* Source excerpt
= = = = =

# Subject: Data Science Foundation

## Session 14 - ArcGIS API for Python.

### Exercise 2 -  Descriptive Statistics using a HTML table to Pandas Data Frame to Portal Item

Let us read the Wikipedia article on List of countries by cigarette consumption per capita. 
This is a list of countries by annual per capita consumption of tobacco cigarettes. 
Explore the dataframe (descriptive statistics and correlation) and creates a map. 

https://en.wikipedia.org/wiki/List_of_countries_by_cigarette_consumption_per_capita

In [5]:
import pandas as pd

In [6]:
df = pd.read_html("https://en.wikipedia.org/wiki/List_of_countries_by_cigarette_consumption_per_capita")[0]

In [7]:
df.head()

Unnamed: 0,0,1,2
0,Ranking,Country/Territory,Number of cigarettes per person aged ≥ 15 per ...
1,1,Montenegro,4124.53
2,2,Belarus,3831.62
3,3,Lebanon,3023.15
4,4,Macedonia,2732.23


In [8]:
df.columns = df.iloc[0]
df = df.reindex(df.index.drop(0))

In [9]:
df.head()

Unnamed: 0,Ranking,Country/Territory,Number of cigarettes per person aged ≥ 15 per year[7]
1,1,Montenegro,4124.53
2,2,Belarus,3831.62
3,3,Lebanon,3023.15
4,4,Macedonia,2732.23
5,5,Russia,2690.33


In [25]:
df.rename(columns={'Ranking': 'Ranking', 'Country/Territory': 'Country', 'Number of cigarettes per person aged ≥ 15 per year[7]': 'Num of sig'}, inplace=True)

In [26]:
df.head()

Unnamed: 0,Ranking,Country,Num of sig
1,1,Montenegro,4124.53
2,2,Belarus,3831.62
3,3,Lebanon,3023.15
4,4,Macedonia,2732.23
5,5,Russia,2690.33


Lets check the data structure

In [27]:
df.dtypes

0
Ranking       object
Country       object
Num of sig    object
dtype: object

In [29]:
converted_column = pd.to_numeric(df["Num of sig"], errors = 'coerce') # If ‘coerce’, then invalid parsing will be set as NaN.
df['Num of sig'] = converted_column


In [30]:
converted_column = pd.to_numeric(df["Ranking"], errors = 'coerce') # If ‘coerce’, then invalid parsing will be set as NaN.
df['Ranking'] = converted_column


In [31]:
df.dtypes

0
Ranking         int64
Country        object
Num of sig    float64
dtype: object

In [32]:
df.shape 

(182, 3)

In [33]:
df.info()

<class 'pandas.core.frame.DataFrame'>
Int64Index: 182 entries, 1 to 182
Data columns (total 3 columns):
Ranking       182 non-null int64
Country       182 non-null object
Num of sig    182 non-null float64
dtypes: float64(1), int64(1), object(1)

= = = = =

* Supplied material

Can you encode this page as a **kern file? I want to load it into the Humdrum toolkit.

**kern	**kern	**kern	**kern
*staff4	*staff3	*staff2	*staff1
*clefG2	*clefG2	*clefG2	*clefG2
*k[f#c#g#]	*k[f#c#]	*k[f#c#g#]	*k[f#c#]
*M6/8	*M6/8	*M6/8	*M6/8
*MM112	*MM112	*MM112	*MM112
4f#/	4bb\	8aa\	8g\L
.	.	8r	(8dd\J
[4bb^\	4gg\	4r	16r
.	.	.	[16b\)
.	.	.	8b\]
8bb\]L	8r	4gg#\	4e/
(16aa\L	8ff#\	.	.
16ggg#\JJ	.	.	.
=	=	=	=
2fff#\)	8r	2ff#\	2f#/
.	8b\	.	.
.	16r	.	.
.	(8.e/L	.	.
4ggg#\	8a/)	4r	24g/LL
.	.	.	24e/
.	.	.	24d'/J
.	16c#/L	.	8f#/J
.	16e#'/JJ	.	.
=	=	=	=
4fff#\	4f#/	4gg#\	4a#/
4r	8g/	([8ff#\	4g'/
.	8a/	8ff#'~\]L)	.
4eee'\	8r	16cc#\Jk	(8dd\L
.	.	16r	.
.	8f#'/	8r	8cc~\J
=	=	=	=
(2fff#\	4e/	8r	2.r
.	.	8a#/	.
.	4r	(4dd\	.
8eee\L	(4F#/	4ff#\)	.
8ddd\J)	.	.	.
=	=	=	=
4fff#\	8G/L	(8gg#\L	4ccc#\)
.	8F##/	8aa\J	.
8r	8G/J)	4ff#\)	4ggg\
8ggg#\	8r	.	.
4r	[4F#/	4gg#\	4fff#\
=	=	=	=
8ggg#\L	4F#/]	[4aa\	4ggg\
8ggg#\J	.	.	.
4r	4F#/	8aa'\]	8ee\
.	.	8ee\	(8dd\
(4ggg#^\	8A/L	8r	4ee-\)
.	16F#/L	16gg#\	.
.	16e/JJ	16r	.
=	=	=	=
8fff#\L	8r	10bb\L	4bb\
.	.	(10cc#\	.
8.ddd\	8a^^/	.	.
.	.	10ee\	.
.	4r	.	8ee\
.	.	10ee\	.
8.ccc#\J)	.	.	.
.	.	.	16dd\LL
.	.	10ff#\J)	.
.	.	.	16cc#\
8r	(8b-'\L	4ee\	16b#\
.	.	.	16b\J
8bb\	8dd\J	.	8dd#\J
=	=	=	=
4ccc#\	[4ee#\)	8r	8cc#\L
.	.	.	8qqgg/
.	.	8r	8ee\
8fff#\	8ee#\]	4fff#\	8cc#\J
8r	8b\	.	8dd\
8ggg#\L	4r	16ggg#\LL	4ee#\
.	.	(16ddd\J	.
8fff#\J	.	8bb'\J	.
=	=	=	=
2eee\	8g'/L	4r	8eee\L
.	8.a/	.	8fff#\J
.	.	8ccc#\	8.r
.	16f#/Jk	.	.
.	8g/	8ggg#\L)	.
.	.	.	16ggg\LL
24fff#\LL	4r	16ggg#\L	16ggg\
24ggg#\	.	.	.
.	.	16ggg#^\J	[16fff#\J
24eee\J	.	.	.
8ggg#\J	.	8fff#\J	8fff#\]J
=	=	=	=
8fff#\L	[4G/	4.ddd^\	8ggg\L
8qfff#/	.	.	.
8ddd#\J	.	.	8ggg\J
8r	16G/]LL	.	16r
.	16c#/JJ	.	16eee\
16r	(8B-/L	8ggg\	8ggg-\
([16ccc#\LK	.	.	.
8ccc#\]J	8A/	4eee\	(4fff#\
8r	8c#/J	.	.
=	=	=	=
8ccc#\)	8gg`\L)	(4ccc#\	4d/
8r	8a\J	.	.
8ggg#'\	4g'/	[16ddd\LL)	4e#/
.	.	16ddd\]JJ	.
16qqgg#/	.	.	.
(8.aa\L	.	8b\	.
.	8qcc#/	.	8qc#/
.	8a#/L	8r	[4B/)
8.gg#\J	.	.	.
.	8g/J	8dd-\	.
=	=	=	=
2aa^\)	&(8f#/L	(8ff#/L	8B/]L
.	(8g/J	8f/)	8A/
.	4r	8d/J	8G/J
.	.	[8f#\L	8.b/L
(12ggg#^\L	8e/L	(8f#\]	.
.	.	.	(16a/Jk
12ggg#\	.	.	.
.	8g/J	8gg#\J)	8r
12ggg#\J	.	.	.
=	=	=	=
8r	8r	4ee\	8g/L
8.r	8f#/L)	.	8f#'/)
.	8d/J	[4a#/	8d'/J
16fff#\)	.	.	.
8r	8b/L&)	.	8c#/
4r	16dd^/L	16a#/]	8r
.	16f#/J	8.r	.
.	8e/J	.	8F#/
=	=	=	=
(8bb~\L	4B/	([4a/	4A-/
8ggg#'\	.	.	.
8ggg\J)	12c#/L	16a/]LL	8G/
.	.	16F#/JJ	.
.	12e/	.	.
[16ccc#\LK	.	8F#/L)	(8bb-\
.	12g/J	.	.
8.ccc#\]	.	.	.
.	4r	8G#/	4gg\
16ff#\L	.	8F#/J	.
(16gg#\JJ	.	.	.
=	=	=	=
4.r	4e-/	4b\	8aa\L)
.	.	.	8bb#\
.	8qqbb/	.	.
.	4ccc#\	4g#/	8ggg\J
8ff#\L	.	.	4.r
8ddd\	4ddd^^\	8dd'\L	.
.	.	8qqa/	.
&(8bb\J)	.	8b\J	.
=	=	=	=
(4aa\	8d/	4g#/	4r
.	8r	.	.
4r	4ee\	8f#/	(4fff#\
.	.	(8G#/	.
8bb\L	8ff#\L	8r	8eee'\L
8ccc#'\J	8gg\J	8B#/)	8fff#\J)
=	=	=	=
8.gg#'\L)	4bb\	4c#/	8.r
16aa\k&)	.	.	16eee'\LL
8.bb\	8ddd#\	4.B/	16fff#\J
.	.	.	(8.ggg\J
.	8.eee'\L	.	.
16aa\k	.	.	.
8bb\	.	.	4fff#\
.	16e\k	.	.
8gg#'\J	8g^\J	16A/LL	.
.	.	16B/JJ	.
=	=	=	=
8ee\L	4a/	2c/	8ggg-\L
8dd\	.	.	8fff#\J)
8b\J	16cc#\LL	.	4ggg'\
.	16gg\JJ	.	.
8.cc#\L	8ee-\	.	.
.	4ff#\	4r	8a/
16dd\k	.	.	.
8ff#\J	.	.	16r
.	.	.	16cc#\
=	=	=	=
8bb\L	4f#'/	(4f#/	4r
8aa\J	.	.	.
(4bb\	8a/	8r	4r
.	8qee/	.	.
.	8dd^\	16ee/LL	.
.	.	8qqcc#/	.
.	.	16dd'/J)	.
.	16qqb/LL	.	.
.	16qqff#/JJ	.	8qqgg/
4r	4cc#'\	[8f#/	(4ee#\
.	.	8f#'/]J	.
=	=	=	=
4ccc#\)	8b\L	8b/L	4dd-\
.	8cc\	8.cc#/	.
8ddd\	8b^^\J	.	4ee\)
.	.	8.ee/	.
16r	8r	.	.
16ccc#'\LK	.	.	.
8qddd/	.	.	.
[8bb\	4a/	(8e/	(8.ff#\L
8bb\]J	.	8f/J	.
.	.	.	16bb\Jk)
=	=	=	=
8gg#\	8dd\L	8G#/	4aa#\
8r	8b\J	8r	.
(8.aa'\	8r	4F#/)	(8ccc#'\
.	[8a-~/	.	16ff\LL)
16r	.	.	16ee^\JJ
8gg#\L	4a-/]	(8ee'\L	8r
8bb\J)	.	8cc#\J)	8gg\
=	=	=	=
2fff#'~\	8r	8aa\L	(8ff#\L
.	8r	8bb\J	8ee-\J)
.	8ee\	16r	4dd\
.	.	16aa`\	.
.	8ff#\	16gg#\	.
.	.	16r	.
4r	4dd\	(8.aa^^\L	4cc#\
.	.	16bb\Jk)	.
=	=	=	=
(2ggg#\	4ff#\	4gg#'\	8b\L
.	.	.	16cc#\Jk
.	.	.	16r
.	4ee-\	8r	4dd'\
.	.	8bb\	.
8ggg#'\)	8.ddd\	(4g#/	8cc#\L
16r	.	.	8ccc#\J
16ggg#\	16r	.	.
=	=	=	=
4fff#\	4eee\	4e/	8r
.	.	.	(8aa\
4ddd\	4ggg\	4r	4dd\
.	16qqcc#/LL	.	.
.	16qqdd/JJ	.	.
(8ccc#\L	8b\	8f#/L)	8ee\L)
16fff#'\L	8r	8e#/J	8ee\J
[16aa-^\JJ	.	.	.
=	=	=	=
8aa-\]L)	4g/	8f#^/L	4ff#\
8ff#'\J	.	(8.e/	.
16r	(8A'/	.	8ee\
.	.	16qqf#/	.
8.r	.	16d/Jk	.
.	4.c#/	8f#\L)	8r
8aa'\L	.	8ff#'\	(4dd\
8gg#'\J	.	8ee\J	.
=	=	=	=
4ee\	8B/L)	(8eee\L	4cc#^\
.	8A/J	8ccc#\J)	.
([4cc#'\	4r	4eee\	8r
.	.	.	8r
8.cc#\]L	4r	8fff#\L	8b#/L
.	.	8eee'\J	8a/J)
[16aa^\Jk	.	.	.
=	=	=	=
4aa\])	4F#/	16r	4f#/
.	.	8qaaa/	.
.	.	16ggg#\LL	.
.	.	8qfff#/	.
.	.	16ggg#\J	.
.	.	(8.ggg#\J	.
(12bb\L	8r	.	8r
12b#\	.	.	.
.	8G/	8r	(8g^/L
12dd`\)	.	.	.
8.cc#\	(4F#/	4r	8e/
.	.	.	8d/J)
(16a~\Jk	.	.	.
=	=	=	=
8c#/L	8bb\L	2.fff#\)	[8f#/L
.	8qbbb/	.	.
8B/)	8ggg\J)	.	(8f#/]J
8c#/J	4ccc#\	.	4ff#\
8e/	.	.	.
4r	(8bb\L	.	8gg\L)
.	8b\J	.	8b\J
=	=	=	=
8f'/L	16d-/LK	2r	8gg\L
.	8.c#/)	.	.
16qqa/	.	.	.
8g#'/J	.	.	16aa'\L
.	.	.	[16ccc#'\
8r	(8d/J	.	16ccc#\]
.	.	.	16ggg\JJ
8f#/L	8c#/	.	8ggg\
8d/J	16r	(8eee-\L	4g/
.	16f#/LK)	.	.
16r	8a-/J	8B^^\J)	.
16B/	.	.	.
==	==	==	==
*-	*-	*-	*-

= = = = =

* Short exercise 1
Does each statement agree with the notebook excerpt? Answer yes or no for each and quote the words that decide it. (a) The data comes from a Wikipedia article on cigarette consumption per capita. (b) The column holding cigarette counts is renamed "Cigarettes per person." (c) Calling df.shape reports 182 entries and 5 columns.
* Short exercise 2
Can you quote the stretch of the notebook excerpt from "## Session 14" through "of tobacco cigarettes."?
The rows have no connection to the notebook excerpt.

* Worked answer 1
(a) Yes: "Let us read the Wikipedia article on List of countries by cigarette consumption per capita."
(b) No: "'Number of cigarettes per person aged ≥ 15 per year[7]': 'Num of sig'"
(c) No: "(182, 3)"

* Worked answer 2
## Session 14 - ArcGIS API for Python.

### Exercise 2 -  Descriptive Statistics using a HTML table to Pandas Data Frame to Portal Item

Let us read the Wikipedia article on List of countries by cigarette consumption per capita. 
This is a list of countries by annual per capita consumption of tobacco cigarettes.